Sultana Kamal, the eminent rights activist, was referring to the High Court’s statement of not letting Nusrat’s murder case be lost like Sagar-Runi's, Tonu's, or Mitu's cases.
The former adviser to a caretaker government, said: “According to our statistics, more than a thousand women were raped in Bangladesh in 2018 alone, while 63 women were killed after being raped. We are suffering from a culture of injustice.”
Calling Nusrat a symbol of bravery, she said: “She raised her voice against sexual harassment. She will be alive among us forever.”
Sultana demanded exemplary punishment of the murderer of Nusrat.
After the human chain, protesters brought out a procession, parading through Dhaka University campus, ending at Shaheed Minar.
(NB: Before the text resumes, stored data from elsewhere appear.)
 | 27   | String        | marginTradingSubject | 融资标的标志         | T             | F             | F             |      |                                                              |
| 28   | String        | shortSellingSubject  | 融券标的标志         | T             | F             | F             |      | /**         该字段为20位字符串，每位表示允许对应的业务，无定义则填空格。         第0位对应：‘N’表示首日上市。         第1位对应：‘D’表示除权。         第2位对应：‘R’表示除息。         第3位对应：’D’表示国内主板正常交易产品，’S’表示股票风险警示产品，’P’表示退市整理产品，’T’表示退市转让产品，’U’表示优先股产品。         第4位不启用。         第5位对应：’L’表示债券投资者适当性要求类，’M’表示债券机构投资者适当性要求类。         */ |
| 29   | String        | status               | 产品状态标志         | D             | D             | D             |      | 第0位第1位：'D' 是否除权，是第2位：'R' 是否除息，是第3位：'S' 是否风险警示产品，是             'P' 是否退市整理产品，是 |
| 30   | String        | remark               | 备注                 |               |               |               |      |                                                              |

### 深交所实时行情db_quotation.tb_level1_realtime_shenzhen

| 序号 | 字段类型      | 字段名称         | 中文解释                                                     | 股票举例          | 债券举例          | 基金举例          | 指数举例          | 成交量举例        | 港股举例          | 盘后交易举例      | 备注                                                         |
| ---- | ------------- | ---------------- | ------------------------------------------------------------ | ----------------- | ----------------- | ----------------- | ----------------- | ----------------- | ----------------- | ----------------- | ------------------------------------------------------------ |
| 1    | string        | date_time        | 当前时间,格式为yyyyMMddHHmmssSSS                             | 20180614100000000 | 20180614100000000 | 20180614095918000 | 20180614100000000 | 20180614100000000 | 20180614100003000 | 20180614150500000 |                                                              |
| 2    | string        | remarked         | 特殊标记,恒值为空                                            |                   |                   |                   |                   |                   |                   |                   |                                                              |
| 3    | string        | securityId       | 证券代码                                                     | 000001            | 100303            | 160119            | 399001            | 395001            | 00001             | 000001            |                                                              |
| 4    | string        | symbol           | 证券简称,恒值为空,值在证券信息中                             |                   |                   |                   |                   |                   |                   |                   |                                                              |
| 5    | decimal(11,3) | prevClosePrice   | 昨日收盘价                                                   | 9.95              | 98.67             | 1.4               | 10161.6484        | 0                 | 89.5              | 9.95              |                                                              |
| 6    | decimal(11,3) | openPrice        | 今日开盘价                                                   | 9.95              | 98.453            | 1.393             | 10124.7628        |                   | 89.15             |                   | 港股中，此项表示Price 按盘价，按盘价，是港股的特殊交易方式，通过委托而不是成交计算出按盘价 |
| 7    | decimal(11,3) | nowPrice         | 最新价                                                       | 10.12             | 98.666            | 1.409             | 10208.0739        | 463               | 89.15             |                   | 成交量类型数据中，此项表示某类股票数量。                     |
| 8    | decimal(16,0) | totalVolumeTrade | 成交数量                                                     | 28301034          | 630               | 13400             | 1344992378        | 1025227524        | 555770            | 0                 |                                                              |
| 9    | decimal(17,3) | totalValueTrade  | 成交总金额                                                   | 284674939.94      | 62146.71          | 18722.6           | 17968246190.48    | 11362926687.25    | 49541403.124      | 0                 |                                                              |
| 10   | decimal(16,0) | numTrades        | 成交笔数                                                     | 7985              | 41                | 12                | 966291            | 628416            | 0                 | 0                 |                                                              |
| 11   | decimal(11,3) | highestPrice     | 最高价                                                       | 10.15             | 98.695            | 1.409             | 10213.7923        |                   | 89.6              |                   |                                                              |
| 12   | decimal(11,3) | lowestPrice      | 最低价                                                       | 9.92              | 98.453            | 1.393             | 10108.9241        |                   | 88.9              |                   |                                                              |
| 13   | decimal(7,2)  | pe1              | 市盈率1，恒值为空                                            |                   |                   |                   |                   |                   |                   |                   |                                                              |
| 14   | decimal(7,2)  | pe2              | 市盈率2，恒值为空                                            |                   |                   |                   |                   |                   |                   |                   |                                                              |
National Women Labor Union, Bangladesh Women's Liberation Association, Bangladesh National Women Lawyers Association, Bangladesh Juba Maitree, National Hockey Federation, Garment Workers Federation, Bangladesh Liberation War 71 Society, and the South Bengal Women Lawyers’ Council, also expressed solidarity with the human chain.
Naripokkho, a women’s rights platform, formed another human chain and protest rally in front of their office in Dhanmondi.
The platform placed a six-point demand, including immediate investigation and taking the guilty parties to court in Nusrat’s case.